Он подвергается побоям. Весной сорок второго особенно часто. То ремнем, то велосипедной спицей. Хозяину не нравится его тон: это вечное брюзжанье. «Прелестно, — мог он сказать, — и тем не менее разочаровывает». Сидя в подвале, Скептик не слышал завывания ветра. И говорил: «Снаружи все противоречит фактам».
Или же смеется неизвестно над чем. Лишь после многократных угроз и отстегивания пряжки ремня: «Над чем смеетесь!» — он удивляется: «Ну разве не смешно, что я категорически требую мятных таблеток?»
Во время очередной порки Скептику мучительнее всего давался перерыв в побоях. Штомме приходилось его делать, чтобы отдышаться. А Скептик старался заполнить паузу: «Давайте лучше поговорим о чем-нибудь другом, однозначном в своей банальности: к примеру, об успехах немецкой армии на Кавказе».
Пришли пересланные сюда письма. Предлагают высказать нечто окончательное по всем вопросам. («Каким вам представляется оптимальное решение: а) конфликта во Вьетнаме, б) демографического взрыва в развивающихся странах, в) проблемы объединения Германии?») Не знаю я никаких оптимальных решений. Куда приятнее смотреть, как Анна вдали на пустом пляже придумывает свои балетные па. (Как она отключилась от всего вокруг.) Дети, не зовите мать, не зовите.
Природа — как неуспевающий ученик. Не верит оторванным от земли философам. Ничего не видя у себя под носом, они рассматривают и расценивают все в целом. Их идефикс — цельность. Типично немецкое мессианство: они хотят вдолбить морю — до самого горизонта — диалектический материализм и подчинить море системе…
То ли от чесотки, то ли от природной склонности, но Скептик, сидя в подвале, тоже выдумывал системы, чтобы тут же их опровергать. Ячеистая система, система из трубок. За систему лестниц без площадок получил побои средней тяжести. И пока велосипедная спица в руке Штоммы еще звенела в воздухе, Штомма услышал отречение Скептика: «Целое — всегда лишь умозрительно!» (Позже он записал в дневнике: «Нет никакой цельной системы, ибо их несколько. Даже улитки не решаются считать себя цельностью».) Не лишенный доброжелательности Штомма подарил Скептику новую тетрадь в линеечку.
Следовало бы (кому?) описать еще кое-что. Некто получил строгое католическое воспитание, но потом, во время учебы в университете, распрощался с религией, но не с потребностью в вере, в течение долгого времени преуспевал в роли ироничного вольнодумца, пресытившись своей иронией и вопреки ясному взгляду на коммунистов стал членом их партии, в наши дни вновь стал верующим в соответствии с полученным воспитанием. (А другой, наоборот, обращается из коммуниста в католика: ничего нет легче.)

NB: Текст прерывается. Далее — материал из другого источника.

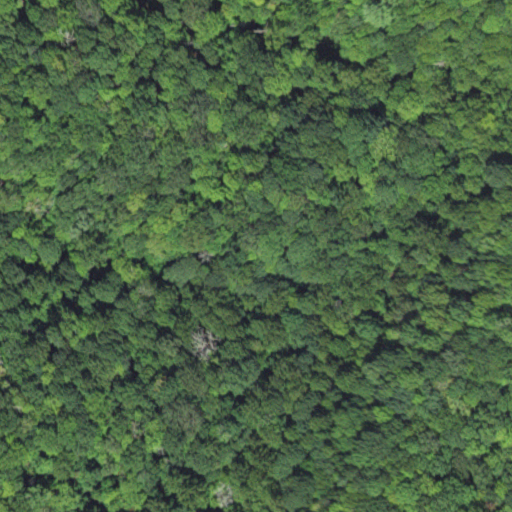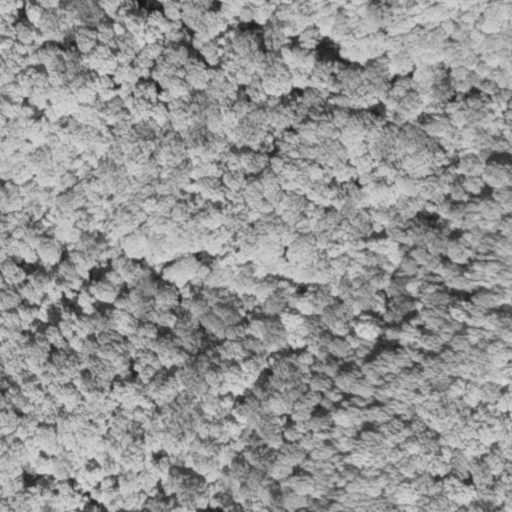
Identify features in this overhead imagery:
road: (47, 260)
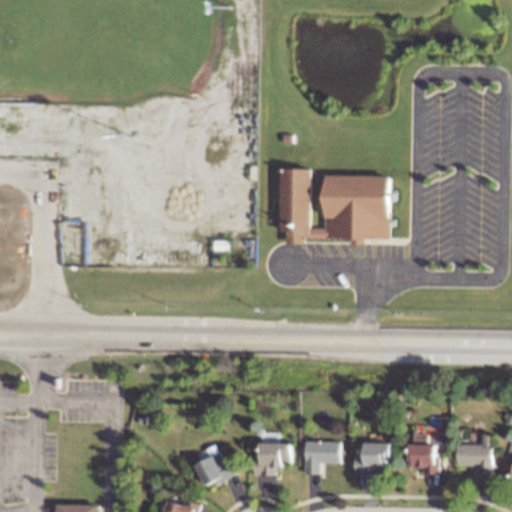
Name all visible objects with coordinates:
park: (106, 48)
road: (504, 130)
road: (459, 175)
parking lot: (435, 194)
building: (337, 205)
building: (334, 207)
road: (41, 239)
road: (255, 339)
road: (39, 367)
road: (110, 401)
road: (36, 453)
building: (322, 453)
building: (424, 453)
building: (479, 455)
building: (375, 456)
building: (273, 457)
building: (215, 466)
building: (183, 506)
building: (78, 507)
building: (79, 507)
road: (23, 509)
building: (437, 509)
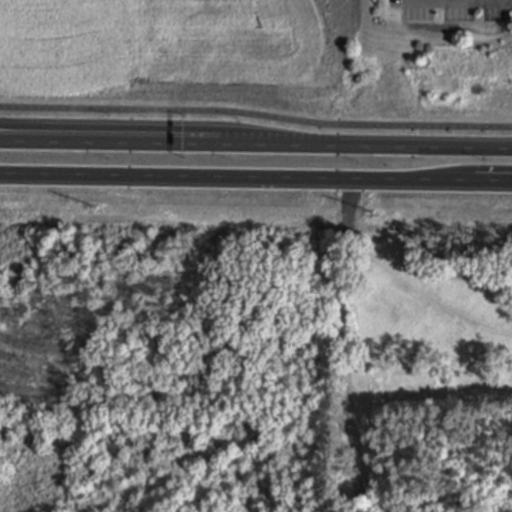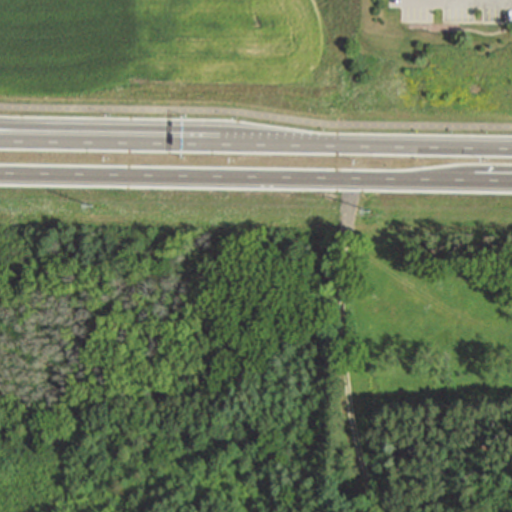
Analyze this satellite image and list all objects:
road: (482, 0)
parking lot: (456, 10)
crop: (174, 47)
road: (256, 117)
road: (153, 123)
road: (152, 142)
road: (368, 145)
road: (472, 148)
road: (118, 173)
road: (373, 178)
power tower: (90, 202)
power tower: (366, 204)
road: (340, 346)
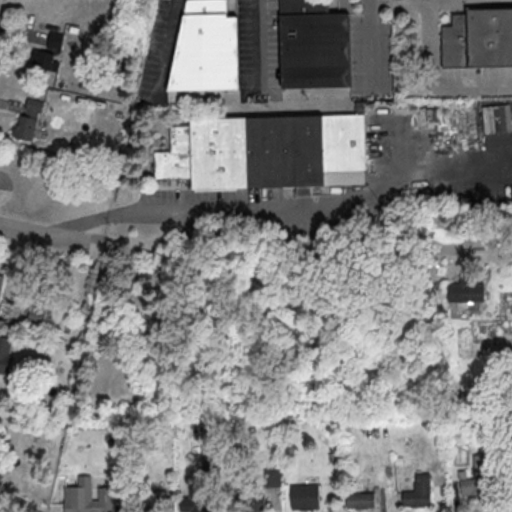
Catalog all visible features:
building: (47, 38)
building: (478, 38)
building: (478, 39)
road: (369, 40)
building: (314, 45)
building: (314, 45)
building: (206, 46)
building: (205, 48)
building: (47, 53)
building: (44, 59)
road: (432, 80)
building: (28, 119)
building: (28, 120)
building: (266, 151)
building: (267, 151)
road: (253, 205)
road: (43, 235)
building: (1, 284)
building: (466, 289)
building: (466, 291)
building: (6, 353)
building: (4, 354)
building: (208, 463)
building: (211, 465)
building: (480, 475)
building: (273, 477)
building: (478, 478)
building: (272, 479)
building: (419, 491)
building: (418, 492)
building: (305, 494)
building: (305, 497)
building: (88, 499)
building: (88, 499)
building: (153, 499)
building: (195, 499)
building: (360, 499)
building: (146, 500)
building: (361, 501)
building: (252, 502)
building: (251, 503)
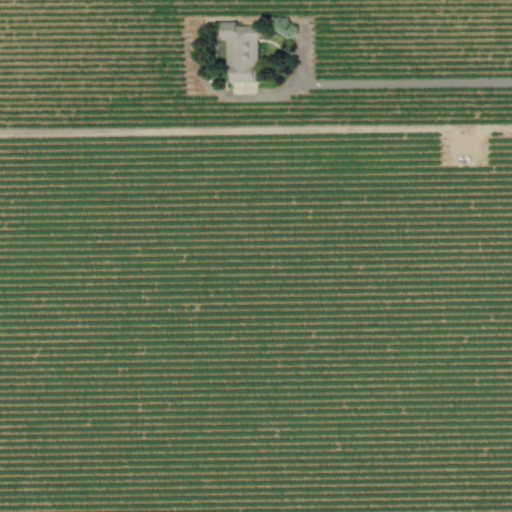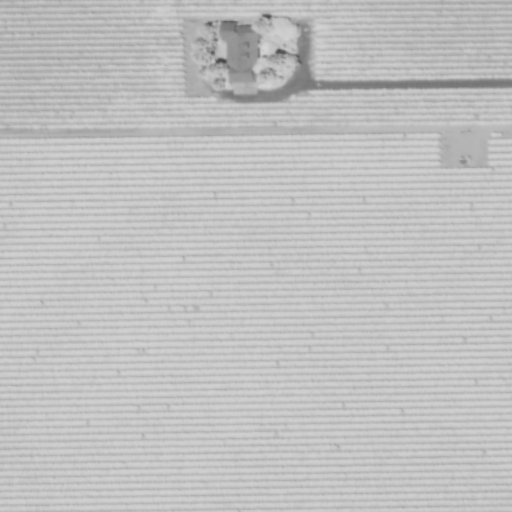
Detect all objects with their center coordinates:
building: (240, 52)
road: (404, 81)
building: (242, 87)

Надо нарисовать улитку с двумя домиками.
А однажды, дети, в такой же понедельник, как нынче, тогда Армстронг и Олдрин вернулись в модуль и вновь почувствовали себя в безопасности, Скептик убедил Штомму в истинности системы, в центре которой находился его подвал и которую он назвал «ящик-в-ящике». Не успел Штомма проникнуться этой мыслью, как его гость опроверг «идею подвала как такового» и всю построенную на нем систему. (За что получил тяжкие побои.) После этого записал в дневнике: «Распилить домик на части».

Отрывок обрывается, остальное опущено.